As usual: paleoanthropology is on the freaking move. Just as the latest issue of Yeti Researcher hit the shelves comes a flurry of related news. First off, all them playa-hatin' Indonesian anthropoligists need to recognize: there was little tiny hobbits, OK, contemporaneous with modern humans, on the Isle of Flores. Homo Floresiensis is no microcephalic modern pygmy, and you know what's the proof? Because they found more of them.
Next up: Gigantopithecus Blackiis the 12-foot prehistoric ape that is 100% real, and which, say some, accounts for the Sasquatch story (or maybe even Sasquatch himself).
There's Giganto, as the big feller is lovingly called by his admirers, fending off some enterprising Home erectuses, the only human predecessors the ape would have known had he gone extinct by a million years ago as previously thought.

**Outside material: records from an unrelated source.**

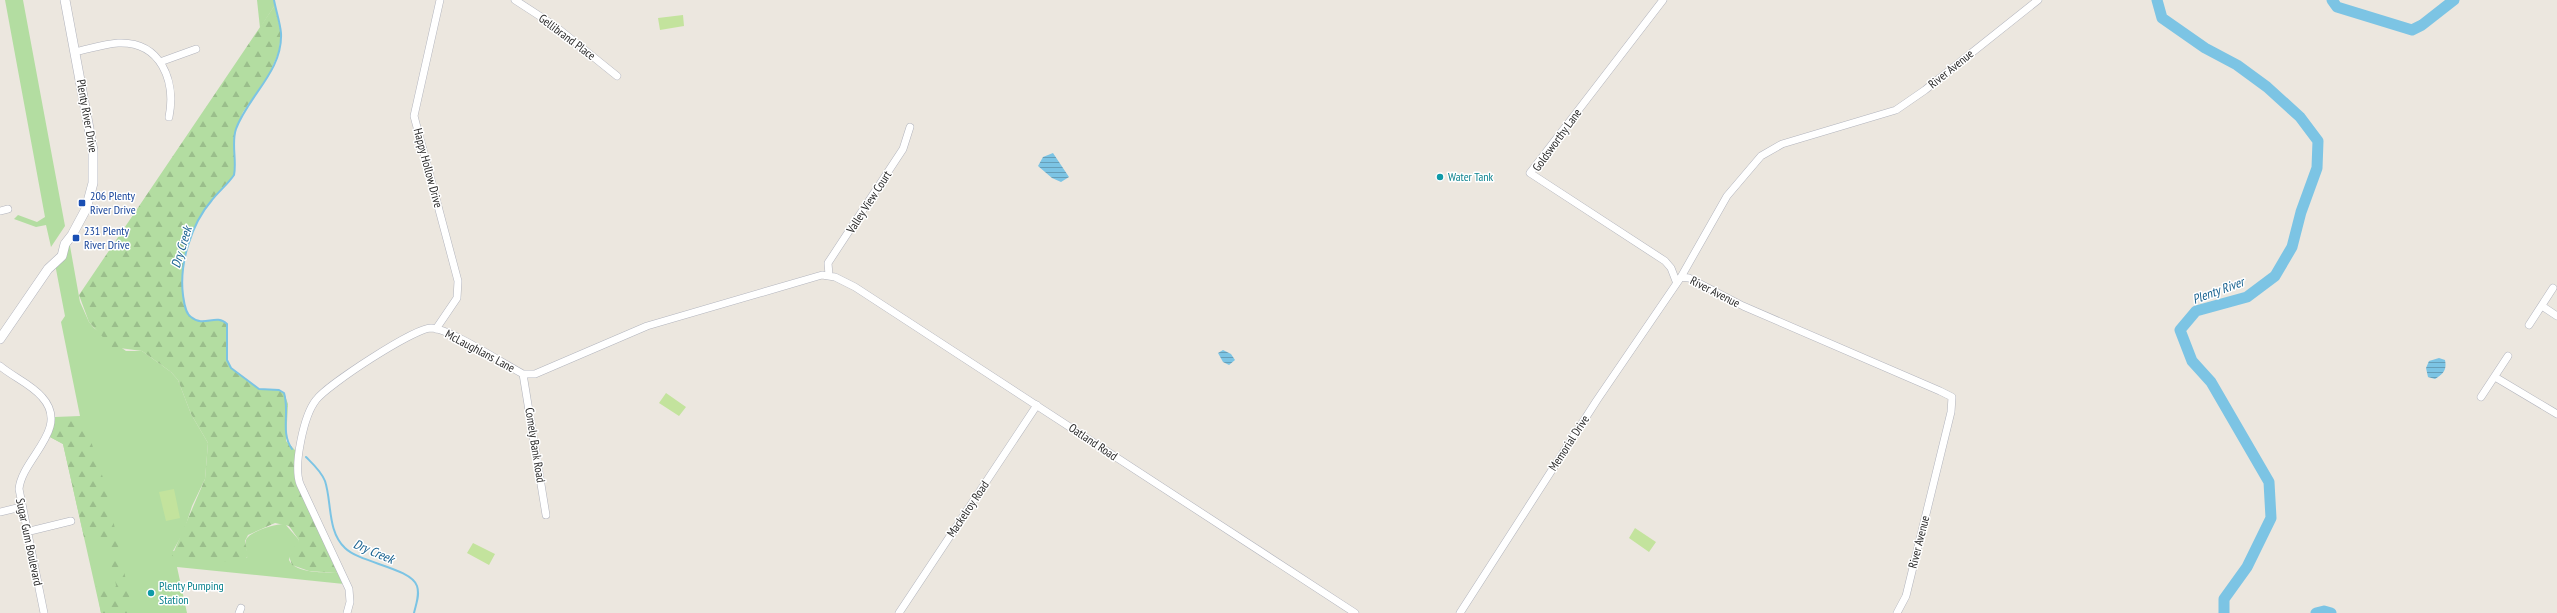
<svg xmlns="http://www.w3.org/2000/svg" width="2557" height="613" viewBox="0 0 2557 613" font-family="'PT Sans Narrow',sans-serif">
<style>
.grass{fill:#b3dda1}
.forest{fill:url(#forest-firs)}
.pitch{fill:#c3e39d}
.water{fill:url(#water-rules)}
.lines{fill:none;stroke-linecap:round;stroke-linejoin:round}
.stream{stroke:#7cc4e4;stroke-width:2}
.river{stroke:#7cc4e4;stroke-width:11}
.minor-casing{stroke:#b2b4bd;stroke-width:8}
.tertiary-casing{stroke:#b2b4bd;stroke-width:10}
.minor{stroke:#fff;stroke-width:7}
.tertiary{stroke:#fff;stroke-width:9}
.culture-dot{fill:#0f9aa8;stroke:#fff;stroke-width:1.5}
.transit-dot{fill:#1a4fb4;stroke:#fff;stroke-width:1.5}
.labels{text-anchor:middle;stroke-width:3;stroke-linejoin:round;paint-order:stroke}
.street-label{font-size:12px;fill:#2b2b2b;stroke:#fff}
.culture-label{font-size:12px;fill:#0d838f;stroke:#fff;text-anchor:start}
.transit-label{font-size:12px;fill:#164399;stroke:#fff;text-anchor:start}
.water-label{font-size:13px;font-style:italic;fill:#1a6391;stroke:#fff}
</style>
<defs>
<pattern id="forest-firs" width="22" height="20" patternUnits="userSpaceOnUse"><rect width="22" height="20" fill="#b3dda1"/><path d="M5 1l3.5 6h-7zM16 11l3.5 6h-7z" fill="#9abe8b"/></pattern>
<pattern id="water-rules" width="6" height="5" patternUnits="userSpaceOnUse"><rect width="6" height="5" fill="#7cc4e4"/><path d="M0 2.5h6" fill="none" stroke="#669fb9"/></pattern>
</defs>
<rect width="100%" height="100%" fill="#ece7df"/>
<!-- grass -->
<path class="grass" d="M5,0h18l42,226 -14,21 -5,-22 -10,2 -22,-8 4,-4 19,7 8,-5z
M257,0h17l1,5 -15,23z
M67,245l3,1 10,56 9,20 5,6 32,23h16l29,21 7,8 13,34 17,29 -3,36 -13,27 -8,25 -11,20 74,7c1,-6 -3,-12 -1,-18 2,-8 31,-17 39,-16l14,16c-1,9 -9,11 -10,20 6,14 37,12 50,13l5,11 -167,-17 10,46h-86l-38,-169 -13,-7 5,-20 25,-1 -19,-94 4,-6 -10,-52z"/>
<!-- forest -->
<path class="forest" d="M275,5l6,28 -2,18 -10,24 -26,37 -8,19 -1,44c-6,9 -15,16 -22,25 -21,24 -33,64 -29,95 1,7 2,18 8,22 13,11 25,-4 36,7v36l4,8 28,21 20,1 5,3 4,11 -2,37 11,11 -1,26 42,94 -2,1 -27,-2 -17,-6 -3,-9 10,-16 -10,-14 -14,-3 -27,12 -3,6 3,15 -6,7 -70,-7 33,-77 3,-36 -17,-29 -13,-34 -7,-8 -29,-21 -30,-4 -23,-25 -10,-27z
M55,417l22,2 10,10 19,58 27,126h-32l-5,-28 6,-3 10,9 4,-5c0,-9 -10,-39 -16,-45 -5,-4 -10,-3 -16,-4l-21,-93 -13,-7z"/>
<!-- pitch -->
<path class="pitch" d="M683,15l1,11 -24,4 -2,-12z
M666,393l20,14 -7,9 -20,-13z
M174,489l6,29 -14,3 -7,-29z
M1635,528l21,14 -7,10 -20,-14z
M473,543l22,11 -6,11 -22,-12z"/>
<!-- water -->
<path class="water" d="M1053,153l16,24 -8,5 -9,-4 -14,-12 5,-9z
M1223,350l8,4 4,6 -6,5 -6,-3 -5,-9z
M2439,358l6,2c2,10 -2,14 -10,19l-7,-2 -2,-9 3,-7z"/>
<g class="lines">
<!-- stream -->
<path class="stream" d="M274,0c2,11 6,22 7,33 2,38 -33,63 -45,96 -5,14 1,31 -2,46 -6,9 -15,16 -22,25 -21,24 -33,64 -29,95 1,7 2,18 8,22 13,11 25,-4 36,7v36l4,8 28,21 20,1 5,3c6,19 -4,39 8,56
M306,457c7,7 15,14 19,24 7,21 2,50 20,67 15,15 66,20 72,38 3,9 -1,18 -3,27"/>
<!-- river -->
<path class="river" d="M2157,0l5,18 43,30 32,17 30,22 33,30 18,24 -1,27 -16,44 -9,35 -17,29 -28,21 -51,14 -16,19 12,31 19,21 58,100 2,36 -24,49 -23,32v14
M2332,0l5,7 75,23 10,-5 32,-25
M2316,613l8,-2 7,2"/>
<defs>
<path id="minor" d="M515,0l40,26 62,50
M1663,0l-133,173 135,88 6,7 5,13
M75,52c14,-3 29,-8 43,-9 43,-2 58,38 51,74
M160,62l36,-13
M0,211l8,-2
M829,275l-1,-12 75,-114 7,-22
M1681,277l8,1 54,28 197,85 12,6 -1,15 -45,184 -9,17
M2542,306l15,10
M2529,325l24,-37
M436,329l21,-31 1,-17 -44,-165 26,-116
M0,366c13,11 31,18 42,31 29,32 -20,61 -23,92l25,124
M523,374l23,141
M2495,377l62,37
M2481,397l27,-41
M0,512l21,-5
M26,532l45,-11
M239,613l2,-5
M347,613l3,-11 -1,-13 -49,-105c-7,-19 4,-69 16,-84 11,-15 98,-72 115,-72 20,1 71,35 92,46h12l112,-48 175,-51 13,2 20,10 500,326
M899,613l138,-208
M1460,613l137,-213 84,-123 46,-81 34,-40 21,-12 114,-34 29,-20 113,-90"/>
<path id="tertiary" d="M0,339l48,-70 14,-13 3,-12 7,-9 14,-26 7,-26v-33l-28,-150"/>
</defs>
<!-- minor casing -->
<use href="#minor" class="minor-casing"/>
<!-- tertiary casing -->
<use href="#tertiary" class="tertiary-casing"/>
<!-- minor -->
<use href="#minor" class="minor"/>
<!-- tertiary -->
<use href="#tertiary" class="tertiary"/>
</g>
<!-- markers -->
<g class="culture-dot">
<circle cx="1440" cy="177" r="4"/>
<circle cx="151" cy="593" r="4"/>
</g>
<g class="transit-dot">
<rect x="78" y="199" width="8" height="8" rx="2"/>
<rect x="72" y="234" width="8" height="8" rx="2"/>
</g>
<g class="labels">
<!-- street labels -->
<g class="street-label">
<text transform="translate(567 37) rotate(37)" y="4">Gellibrand Place</text>
<text transform="translate(1951 69) rotate(-39)" y="4">River Avenue</text>
<text transform="translate(87 116) rotate(80)" y="4">Plenty River Drive</text>
<text transform="translate(1557 140) rotate(-54)" y="4">Goldsworthy Lane</text>
<text transform="translate(428 168) rotate(75)" y="4">Happy Hollow Drive</text>
<text transform="translate(869 202) rotate(-57)" y="4">Valley View Court</text>
<text transform="translate(1715 292) rotate(27)" y="4">River Avenue</text>
<text transform="translate(480 351) rotate(28)" y="4">McLaughlans Lane</text>
<text transform="translate(1093 442) rotate(34)" y="4">Oatland Road</text>
<text transform="translate(1569 443) rotate(-57)" y="4">Memorial Drive</text>
<text transform="translate(535 445) rotate(81)" y="4">Comely Bank Road</text>
<text transform="translate(968 509) rotate(-56)" y="4">Mackelroy Road</text>
<text transform="translate(29 542) rotate(78)" y="4">Sugar Gum Boulevard</text>
<text transform="translate(1919 542) rotate(-76)" y="4">River Avenue</text>
</g>
<!-- culture labels -->
<g class="culture-label">
<text x="1448" y="181">Water Tank</text>
<text x="159" y="590">Plenty Pumping<tspan x="159" dy="14">Station</tspan></text>
</g>
<!-- transit labels -->
<g class="transit-label">
<text x="90" y="200">206 Plenty<tspan x="90" dy="14">River Drive</tspan></text>
<text x="84" y="235">231 Plenty<tspan x="84" dy="14">River Drive</tspan></text>
</g>
<!-- water labels -->
<g class="water-label">
<text transform="translate(181 247) rotate(-73)" y="5">Dry Creek</text>
<text transform="translate(2218 290) rotate(-20)" y="5">Plenty River</text>
<text transform="translate(374 551) rotate(23)" y="5">Dry Creek</text>
</g>
</g>
</svg>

But wait: new spadework reveals that Giganto was around as recently 100,000 years ago, i.e. alongside Homo sapiens sapiens, perhaps even like so:
Cryptozoologists will surely take heart. And so will the dino-creationists, who have become the latest monster-hunsters, driven by the belief that discovering Nessie and the Mokele-mbembe and the rest of In Search Of list somehow helps to prove biblical literalism. It's true.